Consigna> Vuelve a escribir completo el texto sobre la tía Chofi, sin alterar nada.

Documento de origen>
______________________________

DE MEMORIA

LA BANDA DE LOS BARAJAS, CHOFIU…

Carlos Ferreyra Carrasco

 

CIUDAD DE MÉXICO, lunes 4 febrero 2019.- La tía Sofía, Chofi, como confianzudamente le decíamos los sobrinos, tuvo una vida difícil. Hermana de los tres personajes descritos antes en este espacio, descubrió su vida religiosa a edad muy temprana.
Y descubrió también su desagrado por esa y otras cosas relacionadas con la Iglesia, donde fue explotada, usada como sirvienta, de hecho, esclava de jerarquías y de mandos superiores en los reclusorios donde la mantuvieron como monja en retiro mundano.
Años, no muchos después de su inserción religiosa, enferma no tanto del cuerpo como del alma, la que pretendía ofrecer al Señor (al de antes, no al Peje) registraba inciertos comportamientos que al paso del tiempo se corrigieron, demostrando que sus males estaban en el convento y allí los había sepultado.
En la vida civil se volvió como sus hermanos, un ser festivo, alegre en todo momento y muy servicial, siempre tratando de agenciarse el afecto de su entorno. Y no era difícil otorgárselo, para decirlo en expresiones familiares, “era un amor de persona”.
Gracias a la Tía Chofi tuve mi cuarto de hora de fama moreliana. Un niño valeroso que había arriesgado su vida en defensa de su querida familiar, a la que cubrió con su cuerpo cuando un malvado pistolero les apuntaba después de matar a una persona.
Esa fue la versión que corrió en minutos por todo el norte de Morelia, donde estaba la estación del Ferrocarril. La verdad… fue distinta.

______________________________

Listados de coordenadas en píxeles:
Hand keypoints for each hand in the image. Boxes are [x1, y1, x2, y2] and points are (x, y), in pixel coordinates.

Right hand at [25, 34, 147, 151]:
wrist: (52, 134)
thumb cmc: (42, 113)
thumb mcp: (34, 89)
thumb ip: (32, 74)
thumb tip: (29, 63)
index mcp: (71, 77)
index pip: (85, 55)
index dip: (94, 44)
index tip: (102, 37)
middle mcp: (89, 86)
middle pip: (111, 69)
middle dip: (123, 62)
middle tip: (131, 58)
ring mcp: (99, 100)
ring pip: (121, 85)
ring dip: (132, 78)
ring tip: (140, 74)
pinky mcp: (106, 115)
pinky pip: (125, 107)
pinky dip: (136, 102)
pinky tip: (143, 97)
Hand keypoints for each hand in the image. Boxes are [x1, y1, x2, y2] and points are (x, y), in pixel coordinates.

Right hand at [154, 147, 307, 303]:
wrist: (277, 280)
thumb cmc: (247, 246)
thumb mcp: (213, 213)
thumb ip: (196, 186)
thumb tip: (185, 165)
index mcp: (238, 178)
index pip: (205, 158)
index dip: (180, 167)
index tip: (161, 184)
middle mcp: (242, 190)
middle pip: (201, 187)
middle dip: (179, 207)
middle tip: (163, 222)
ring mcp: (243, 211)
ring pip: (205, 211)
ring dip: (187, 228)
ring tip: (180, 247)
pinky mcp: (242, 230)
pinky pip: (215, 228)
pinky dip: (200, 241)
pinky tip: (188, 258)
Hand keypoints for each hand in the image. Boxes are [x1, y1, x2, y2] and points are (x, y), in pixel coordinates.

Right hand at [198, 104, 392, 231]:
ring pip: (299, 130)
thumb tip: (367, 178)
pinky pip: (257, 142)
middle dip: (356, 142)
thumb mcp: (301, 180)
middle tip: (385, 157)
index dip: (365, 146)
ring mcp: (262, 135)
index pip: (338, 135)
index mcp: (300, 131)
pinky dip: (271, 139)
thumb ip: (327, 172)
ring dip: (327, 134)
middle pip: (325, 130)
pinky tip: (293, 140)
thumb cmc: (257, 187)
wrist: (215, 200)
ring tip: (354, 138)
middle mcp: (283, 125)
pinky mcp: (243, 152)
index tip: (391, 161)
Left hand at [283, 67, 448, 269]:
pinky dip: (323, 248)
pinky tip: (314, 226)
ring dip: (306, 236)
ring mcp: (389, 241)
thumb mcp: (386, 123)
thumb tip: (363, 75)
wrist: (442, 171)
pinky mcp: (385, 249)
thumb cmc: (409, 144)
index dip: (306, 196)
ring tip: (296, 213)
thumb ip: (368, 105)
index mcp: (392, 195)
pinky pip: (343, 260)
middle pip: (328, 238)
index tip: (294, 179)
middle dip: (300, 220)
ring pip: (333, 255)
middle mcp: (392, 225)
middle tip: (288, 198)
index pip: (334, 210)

______________________________

Solución>
DE MEMORIA

LA BANDA DE LOS BARAJAS, CHOFIU…

Carlos Ferreyra Carrasco

 

CIUDAD DE MÉXICO, lunes 4 febrero 2019.- La tía Sofía, Chofi, como confianzudamente le decíamos los sobrinos, tuvo una vida difícil. Hermana de los tres personajes descritos antes en este espacio, descubrió su vida religiosa a edad muy temprana.
Y descubrió también su desagrado por esa y otras cosas relacionadas con la Iglesia, donde fue explotada, usada como sirvienta, de hecho, esclava de jerarquías y de mandos superiores en los reclusorios donde la mantuvieron como monja en retiro mundano.
Años, no muchos después de su inserción religiosa, enferma no tanto del cuerpo como del alma, la que pretendía ofrecer al Señor (al de antes, no al Peje) registraba inciertos comportamientos que al paso del tiempo se corrigieron, demostrando que sus males estaban en el convento y allí los había sepultado.
En la vida civil se volvió como sus hermanos, un ser festivo, alegre en todo momento y muy servicial, siempre tratando de agenciarse el afecto de su entorno. Y no era difícil otorgárselo, para decirlo en expresiones familiares, “era un amor de persona”.
Gracias a la Tía Chofi tuve mi cuarto de hora de fama moreliana. Un niño valeroso que había arriesgado su vida en defensa de su querida familiar, a la que cubrió con su cuerpo cuando un malvado pistolero les apuntaba después de matar a una persona.
Esa fue la versión que corrió en minutos por todo el norte de Morelia, donde estaba la estación del Ferrocarril. La verdad… fue distinta.